▶ **What the exercise asks**: Copy out, in full, each line in the records below that contains the word "newSketch".

▶ **Rows**:
[START]
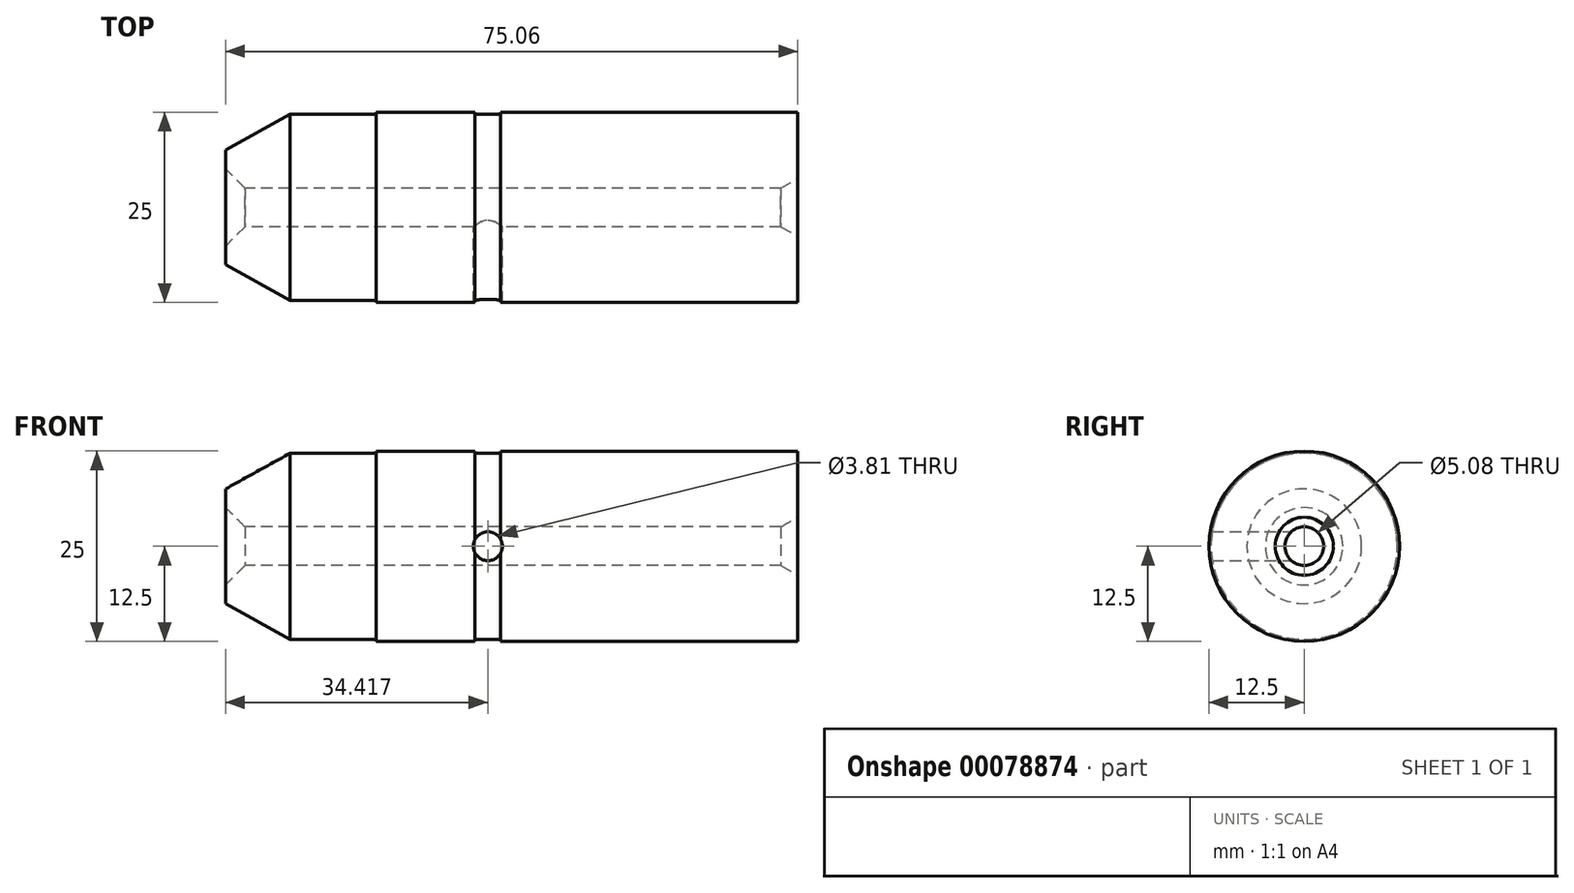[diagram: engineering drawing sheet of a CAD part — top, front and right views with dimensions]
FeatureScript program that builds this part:
annotation { "Feature Type Name" : "Feature", "Feature Type Description" : "" }
export const myFeature = defineFeature(function(context is Context, id is Id, definition is map)
    precondition{}
    {
        {
            var Q0;
            Q0=qCreatedBy(makeId("Front.planeOp"),FACE);
            var sketch = newSketch(context, id + "F0", { "sketchPlane" : qUnion([Q0])});
            skLineSegment(sketch, "E0", {"start": v(-35, 5.08) * mm, "end": v(-35, 7.53) * mm});
            skLineSegment(sketch, "E1", {"start": v(-35, 7.53) * mm, "end": v(-26.54, 12.22) * mm});
            skLineSegment(sketch, "E2", {"start": v(-26.54, 12.22) * mm, "end": v(-15.27, 12.22) * mm});
            skLineSegment(sketch, "E3", {"start": v(-15.27, 12.22) * mm, "end": v(-15.27, 12.5) * mm});
            skLineSegment(sketch, "E4", {"start": v(-15.27, 12.5) * mm, "end": v(-2.27, 12.5) * mm});
            skLineSegment(sketch, "E5", {"start": v(-2.27, 12.5) * mm, "end": v(-2.27, 12.22) * mm});
            skLineSegment(sketch, "E6", {"start": v(-2.27, 12.22) * mm, "end": v(1.08, 12.22) * mm});
            skLineSegment(sketch, "E7", {"start": v(1.08, 12.22) * mm, "end": v(1.08, 12.5) * mm});
            skLineSegment(sketch, "E8", {"start": v(1.08, 12.5) * mm, "end": v(40.05, 12.5) * mm});
            skLineSegment(sketch, "E9", {"start": v(-35, 5.08) * mm, "end": v(-32.47, 2.54) * mm});
            skLineSegment(sketch, "E10", {"start": v(-32.47, 2.54) * mm, "end": v(37.85, 2.54) * mm});
            skLineSegment(sketch, "E11", {"start": v(40.05, 12.5) * mm, "end": v(40.05, 3.81) * mm});
            skLineSegment(sketch, "E12", {"start": v(37.85, 2.54) * mm, "end": v(40.05, 3.81) * mm});
            skLineSegment(sketch, "E13", {"start": v(-68.1, 0) * mm, "end": v(64.32, 0) * mm, "construction": true});
            skSolve(sketch);
        }
        {
            var Q0;
            Q0=makeQuery(id+"F0.imprint","IMPRINT",FACE,{"disambiguationData":[TD([[makeQuery(id+"F0.imprint","IMPRINT",EDGE,{"derivedFrom":sQuery(id+"F0.wireOp",EDGE,"E0")}),-1.0]])]});
            var Q1;
            Q1=sQuery(id+"F0.wireOp",EDGE,"E13");
            revolve(context, id + "F1", {"entities" : qUnion([Q0]), "axis" : qUnion([Q1]), "revolveType" : RevolveType.FULL});
        }
        {
            var Q0;
            Q0=qCreatedBy(makeId("Front.planeOp"),FACE);
            var sketch = newSketch(context, id + "F2", { "sketchPlane" : qUnion([Q0])});
            skCircle(sketch, "E14", {"center": v(-0.6, 0) * mm, "radius": 1.9 * mm});
            skSolve(sketch);
        }
        {
            var Q0;
            Q0 = qSketchRegion(id + "F2", true);
            extrude(context, id + "F3", {"entities" : qUnion([Q0]), "operationType" : NewBodyOperationType.REMOVE, "depth" : 25.4 * mm});
        }
    });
[END]
▶ **Output for this exercise**:
            var sketch = newSketch(context, id + "F0", { "sketchPlane" : qUnion([Q0])});
            var sketch = newSketch(context, id + "F2", { "sketchPlane" : qUnion([Q0])});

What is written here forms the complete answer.